COVID-19 Compatible Accelerated TMS Therapy
Repetitive transcranial magnetic stimulation (rTMS) is a FDA-approved treatment for depression and Obsessive Compulsive Disorder (OCD). The goal of the study is to learn how to optimize the treatment to improve symptoms of depression and OCD. This research project will test a new accelerated 5-day accelerated rTMS protocol for treating symptoms of depression and OCD. A second goal of this study is to identify biomarkers of depression and OCD in the brain using functional magnetic resonance imaging (fMRI). This approach will predict who will benefit from TMS, determine the optimal treatment target, and improve treatment outcomes. Subjects will receive a clinical assessment of symptoms and an fMRI brain scan before and after each treatment course to measure the effect of treatment on symptom severity and on fMRI measures of functional connectivity. Participants will be randomized to receive rTMS targeting either the lateral prefrontal cortex (LPFC) or the dorsomedial prefrontal cortex (DMPFC). Participants will complete a 5-day course of rTMS delivered hourly for 10 hours per day. Participants who show a partial response to treatment but not a full response will then receive a second 5-day course. Treatment non-responders will be crossed over to receive rTMS targeting the opposite brain area. The primary hypothesis is that accelerated rTMS treatment will yield rapid improvement in symptoms for patients with depression and OCD in just 5 days, and that response rates can be further improved by adding a second 5-day treatment course.
• Diagnosis of major depressive disorder OR obsessive-compulsive disorder (DSM-V criteria)
• Hamilton Depression Rating Scale score greater than or equal to 18 OR Yale-Brown Obsessive-Compulsive Scale score greater than or equal to 16
• Failed at least 1 prior trial of standard first-line treatment for depression or OCD per the modified Antidepressant Treatment History form and APA Practice Guidelines (e.g. serotonin reuptake inhibitor \[SRI\] or cognitive behavioral therapy with exposure and response prevention) OR had refused these treatments for individual reasons (e.g., cannot tolerate side effects, cannot tolerate exposure therapy, etc.).

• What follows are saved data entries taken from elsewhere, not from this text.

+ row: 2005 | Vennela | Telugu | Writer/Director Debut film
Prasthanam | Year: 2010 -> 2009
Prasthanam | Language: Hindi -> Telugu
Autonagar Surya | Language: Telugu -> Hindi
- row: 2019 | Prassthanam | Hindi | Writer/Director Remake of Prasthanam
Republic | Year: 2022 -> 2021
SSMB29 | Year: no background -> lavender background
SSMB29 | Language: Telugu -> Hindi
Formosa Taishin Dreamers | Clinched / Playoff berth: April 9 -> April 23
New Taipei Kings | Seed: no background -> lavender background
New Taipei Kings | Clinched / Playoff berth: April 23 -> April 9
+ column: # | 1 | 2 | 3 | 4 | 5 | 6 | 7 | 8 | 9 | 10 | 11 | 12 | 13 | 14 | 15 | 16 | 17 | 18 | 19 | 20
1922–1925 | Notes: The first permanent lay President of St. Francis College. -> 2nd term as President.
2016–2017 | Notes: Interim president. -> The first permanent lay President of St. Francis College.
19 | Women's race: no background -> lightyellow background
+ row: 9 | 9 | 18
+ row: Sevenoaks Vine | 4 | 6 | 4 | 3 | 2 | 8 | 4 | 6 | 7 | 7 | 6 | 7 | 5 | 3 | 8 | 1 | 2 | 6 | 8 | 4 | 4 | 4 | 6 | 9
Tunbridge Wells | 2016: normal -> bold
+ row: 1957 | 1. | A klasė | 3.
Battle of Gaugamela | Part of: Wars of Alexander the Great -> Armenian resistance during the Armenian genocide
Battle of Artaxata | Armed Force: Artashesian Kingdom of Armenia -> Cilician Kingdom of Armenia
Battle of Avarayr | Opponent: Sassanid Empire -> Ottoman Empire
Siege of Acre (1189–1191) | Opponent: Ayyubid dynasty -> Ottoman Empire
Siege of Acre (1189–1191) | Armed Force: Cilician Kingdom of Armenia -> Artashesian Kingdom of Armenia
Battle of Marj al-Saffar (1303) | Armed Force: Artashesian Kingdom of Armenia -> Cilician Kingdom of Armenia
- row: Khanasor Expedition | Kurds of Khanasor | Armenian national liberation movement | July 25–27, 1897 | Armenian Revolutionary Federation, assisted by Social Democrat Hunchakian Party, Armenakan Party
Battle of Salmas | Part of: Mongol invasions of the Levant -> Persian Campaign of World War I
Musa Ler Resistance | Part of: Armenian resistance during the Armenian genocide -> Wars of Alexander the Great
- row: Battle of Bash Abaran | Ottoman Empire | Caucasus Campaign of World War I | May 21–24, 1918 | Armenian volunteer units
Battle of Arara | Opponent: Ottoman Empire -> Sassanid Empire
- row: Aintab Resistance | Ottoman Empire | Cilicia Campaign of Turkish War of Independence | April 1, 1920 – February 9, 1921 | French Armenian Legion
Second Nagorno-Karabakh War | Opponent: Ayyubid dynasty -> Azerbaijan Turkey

• Off antidepressants OR on a stable dose of antidepressants for greater than or equal to four weeks with plans to remain on this stable dose during the study Note: Medications that are known to increase cortical excitability (e.g., buprorion, maprotiline, tricyclic antidepressants, classical antipsychotics) or to have an inhibitory effect on brain excitability (e.g., anticonvulsants, benzodiazepines, and atypical antipsychotics), or any other medications with relative hazard for use in TMS will be allowed upon review of medications and/or motor threshold determination by TMS specialist.